Trigger	What the governor does	Loss?
`pressure > 0.2`	Coalesce batches. Stop waking watchers per-record; pack a topic’s pending records into one multi-record frame/diff. Cheap, lossless, often improves throughput. Window grows 0–20 ms with pressure.	No
`pressure > 0.4`	Widen the group-commit window. `commit_window_ms` lerps from 0.5 ms up toward 10 ms — fewer fsyncs/sec, more headroom; the cost is up to +9.5 ms write-ack latency, observed as latency, never loss.	No
`pressure > 0.8` (sustained)	Defer the lowest-value work. Routers are enqueued one band lower; `B0`/negative-priority topics stop receiving DWRR credit (hysteresis releases at `pressure < 0.6`) — their data is still durably stored and fully pollable, only the push is paused. At `pressure ≈ 1.0` with a full ingest channel, the write endpoint returns `429` + `Retry-After`.	No

The cardinal rule: throttling degrades latency and push-eagerness, never correctness. A deferred topic is always fully consistent on the next diff. All data loss remains the explicit, configured cap/TTL path with in-band tombstones; a full-write rejection is synchronous (422 topic_full / 429 throttled), never ack-then-drop.
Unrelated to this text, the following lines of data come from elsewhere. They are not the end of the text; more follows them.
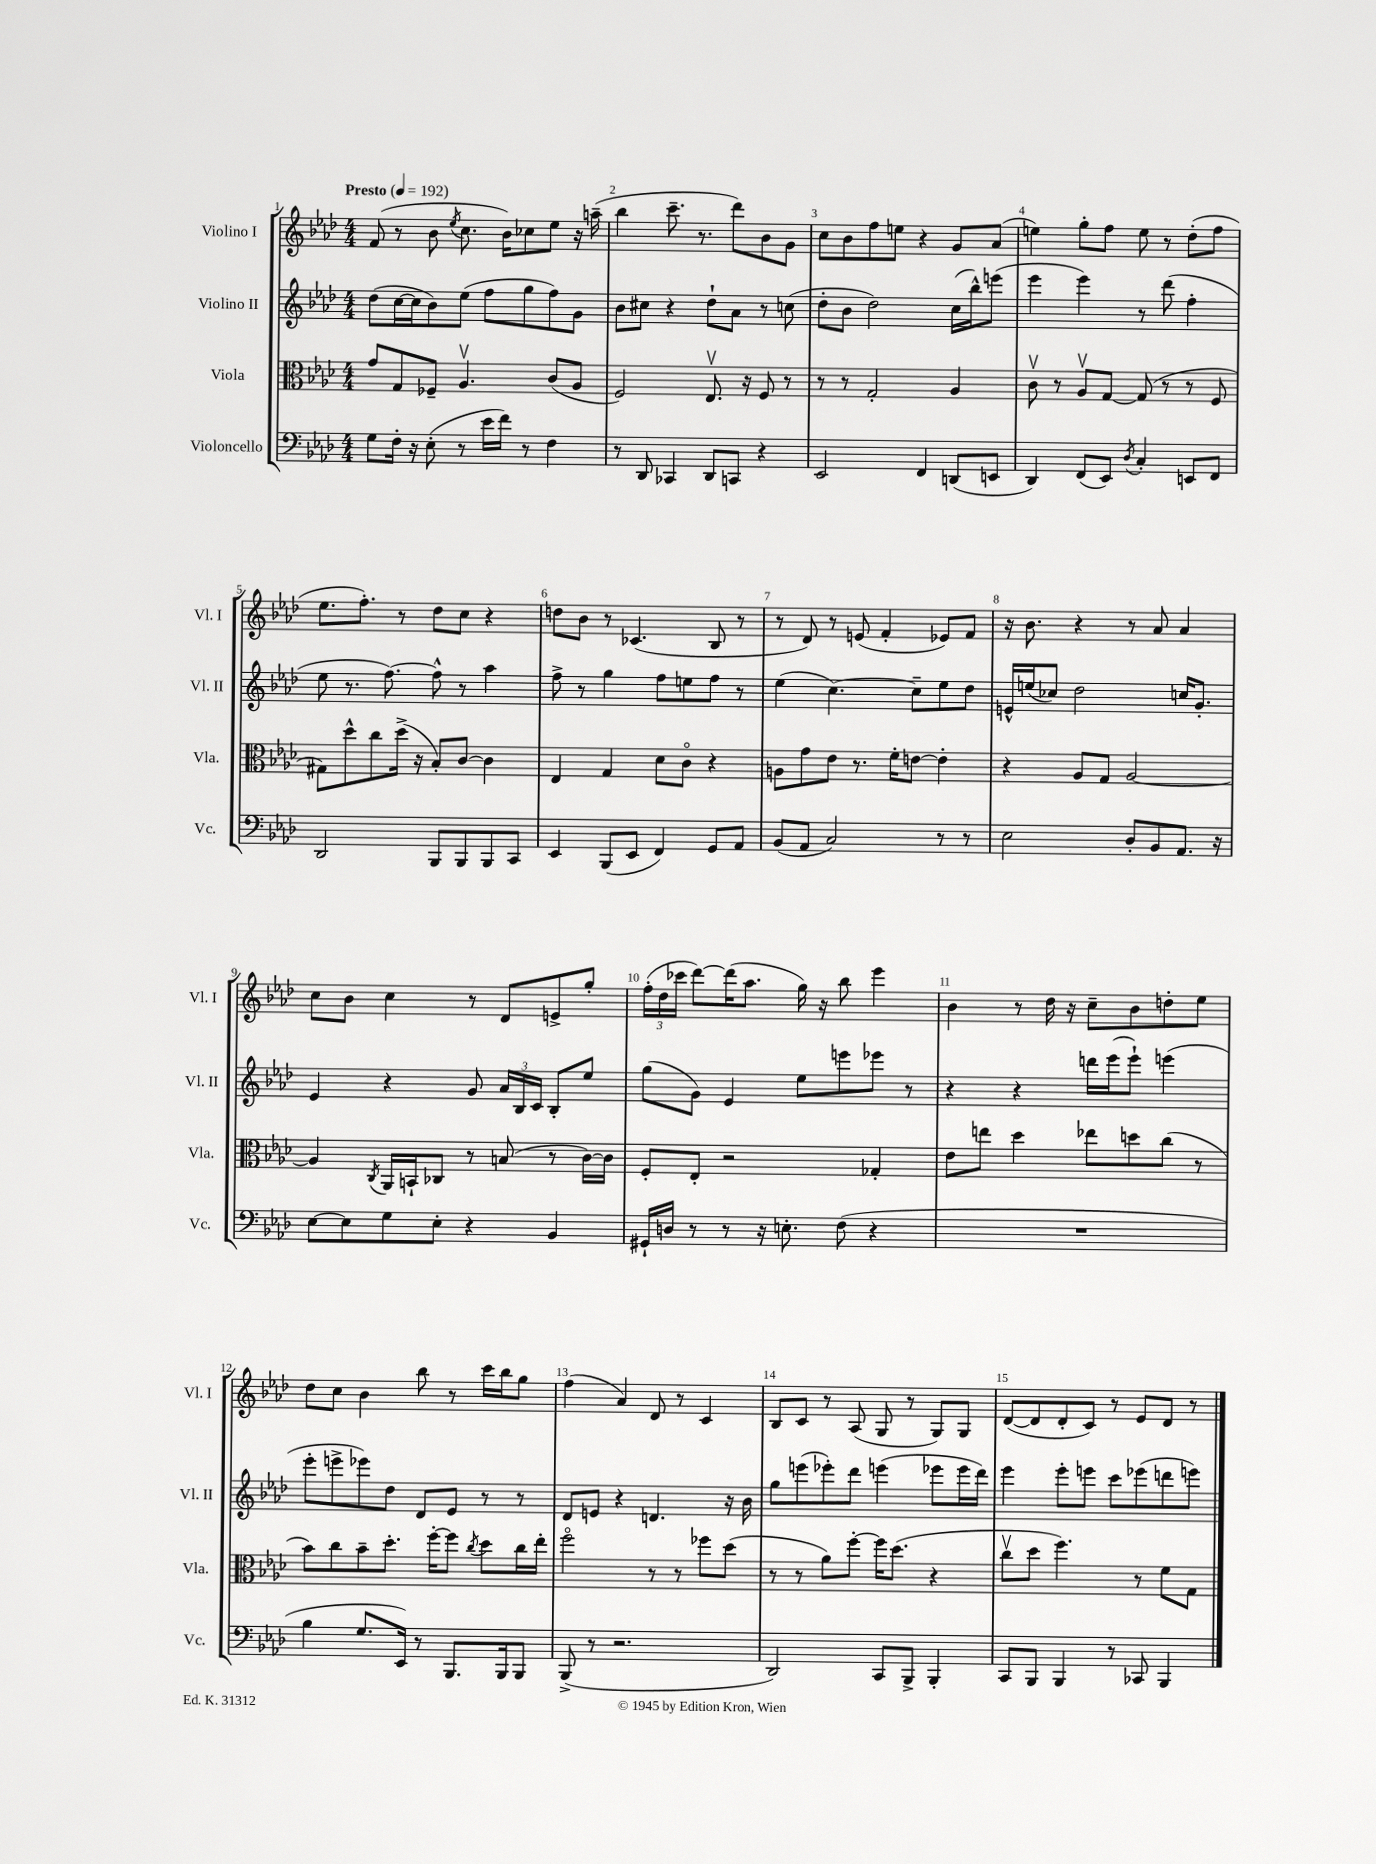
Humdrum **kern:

**kern	**kern	**kern	**kern
*staff4	*staff3	*staff2	*staff1
*clefF4	*clefC3	*clefG2	*clefG2
*k[b-e-a-d-]	*k[b-e-a-d-]	*k[b-e-a-d-]	*k[b-e-a-d-]
*M4/4	*M4/4	*M4/4	*M4/4
*MM192	*MM192	*MM192	*MM192
8G	8g	(8dd-	(8f
16F'	8G	[16cc	8r
16r	.	16cc]	.
(8E-'	8F-~	8b-)	8b-
.	.	.	8qee-
8r	4.A-v	(8ee-	8.cc
16e-	.	8ff	.
16f)	.	.	16b-)
8r	.	8gg	8cc-
4F	(8c	8ff)	8ee-
.	8A-	8g	16r
.	.	.	(16aa~
=	=	=	=
8r	2F)	8b-	4bb-
8DD-	.	8cc#	.
4CC-	.	4r	8.ccc~
.	.	.	8.r
8DD-	8.E-v	8dd-`	.
8CC	.	8a-	8ddd-)
.	16r	.	.
4r	8F	8r	8b-
.	8r	(8cc	8g
=	=	=	=
2EE-	8r	8dd-'	8cc
.	8r	8b-	8b-
.	2G'	2dd-)	8ff
.	.	.	8ee
4FF	.	.	4r
(8DD	4A-	(16cc	8g
.	.	16bb-^^)	.
8EE	.	(8eee	(8a-
=	=	=	=
4DD-)	8cv	4eee-	4ee)
.	8r	.	.
(8FF	8A-v	4eee-)	8gg'
8EE-)	[8G	.	8ff
8qD-	.	.	.
4C'	(8G]	8r	8ee
.	8r	(8ddd-	8r
8EE	8r	4ff'	(8dd-'
8FF	8F	.	8ff
=	=	=	=
2DD-	8G#)	8ee-	8.ee-
.	8dd-^^	8.r	.
.	.	.	8.ff')
.	8cc	.	.
.	.	[8.ff)	.
.	(16dd-^	.	8r
.	16r	.	.
8BBB-	8B-')	8ff^^]	8dd-
8BBB-	[8c	8r	8cc
8BBB-	4c]	4aa-	4r
8CC	.	.	.
=	=	=	=
4EE-	4E-	8ff^	8dd
.	.	8r	8b-
(8BBB-	4G	4gg	8r
8EE-	.	.	(4.c-
4FF)	8d-	8ff	.
.	8co	8ee	.
8GG	4r	8ff	8B-
8AA-	.	8r	8r
=	=	=	=
(8BB-	8A	(4ee-	8r
8AA-	8g	.	8d-)
2C)	8e-	[4.cc)	8r
.	8.r	.	(8e
.	.	.	4f'
.	16f'	.	.
.	[8e	8cc~]	.
8r	4e']	8ee-	8e-)
8r	.	8dd-	8f
=	=	=	=
2E-	4r	16e^^	16r
.	.	(16ee	8.b-
.	.	8cc-)	.
.	8A-	2dd-	4r
.	8G	.	.
8D-'	[2A-	.	8r
8BB-	.	.	8a-
8.AA-	.	16cc	4a-
.	.	8.g'	.
16r	.	.	.
=	=	=	=
[8E-	4A-]	4e-	8cc
8E-]	.	.	8b-
.	8qC	.	.
8G	16AA-	4r	4cc
.	16BB`	.	.
8E-'	8C-	.	.
4r	8r	8g	8r
.	(8B	24a-	8d-
.	.	24B-	.
.	.	24c	.
4BB-	8r	8B-'	8e^
.	[16c)	8ee-	8gg'
.	16c]	.	.
=	=	=	=
16GG#`	8F'	(8gg	(24ff'
.	.	.	24dd-
16D	.	.	.
.	.	.	24ccc-
8r	8E-'	8g)	[8ddd-)
8r	2r	4e-	(16ddd-]
.	.	.	8.aa-
16r	.	.	.
8.E'	.	.	.
.	.	8ee-	16gg)
.	.	.	16r
(8F	.	8eee	8bb-
4r	4G-'	8eee-	4eee-
.	.	8r	.
=	=	=	=
1r	8e-	4r	4b-
.	8ee	.	.
.	4dd-	4r	8r
.	.	.	16dd-
.	.	.	16r
.	8ee-	16ddd	8cc~
.	.	(16eee-	.
.	8dd	8eee-`)	8b-
.	(8cc	(4eee	8dd'
.	8r	.	8ee-
=	=	=	=
4B-	8b-)	8eee-'	8dd-
.	8cc	8eee^	8cc
8.G	8b-~	8eee-)	4b-
.	8.dd-'	8dd-	.
16EE-)	.	.	.
8r	.	8d-	8bb-
.	[16ff'	.	.
8.BBB-	8ff]	8e-	8r
.	8qcc	.	.
.	8dd-	8r	16ccc
16BBB-	.	.	16bb-
8BBB-	16cc	8r	8gg
.	16ee-'	.	.
=	=	=	=
(8BBB-^	2ffo	8d-	(4ff
8r	.	8e	.
2.r	.	4r	4a-)
.	8r	4.d	8d-
.	8r	.	8r
.	8ff-	.	4c
.	(8dd-	16r	.
.	.	16b-	.
=	=	=	=
2DD-)	8r	8gg	8B-
.	8r	(8eee	8c
.	8a-)	8eee-')	8r
.	[8ff'	8ddd-	(8A-
8CC	16ff]	(4eee	8G
.	(8.dd-	.	.
8BBB-^	.	.	8r
4BBB-'	4r	8eee-	8G)
.	.	16eee-	8G
.	.	16ddd-)	.
=	=	=	=
8CC	8ccv	4eee-	([8d-
8BBB-	8dd-	.	8d-]
4BBB-	4.ff)	8eee-'	8d-'
.	.	8eee	8c)
8r	.	8ccc	8r
8CC-	8r	(8eee-	8e-
4BBB-	8f	8ddd	8d-
.	8G	8eee)	8r
==	==	==	==
*-	*-	*-	*-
What a client sees, by pressure level

Condition	Client-visible effect	Loss?
Healthy (`pressure < 0.2`)	1–5 ms delivery, per-record frames	No
Mild pressure	Coalesced multi-record frames, ~5–15 ms	No
Heavy pressure	Slower write-acks; low-priority pushes paused but pollable	No
Saturation on write	`429 + Retry-After` (write rejected synchronously)	No
Cap/TTL crosses a cursor (independent of pressure)	In-band `tombstone` with `[gap_from, gap_to]`	Explicit, never silent

A writer that must not be throttled can bypass the 429 with disable_backpressure: true on the write. The 429 carries detail.retry_after_ms for CPU pressure (and detail.limit when a resource cap is the cause); see Errors.

Slow-consumer isolation

Each SSE connection has a bounded outbound channel. If a worker can’t enqueue a frame, it does not block the topic drain: the connection is marked lagged, the server stops buffering for it, and on the next successful send it emits a tombstone for the skipped range (on lossy topics) so the client catches up via diff. One slow client is contained to its own connection — the topic and every other watcher proceed at full speed. This is the same boundedness that lets the governor trade latency for throughput without unbounded memory growth.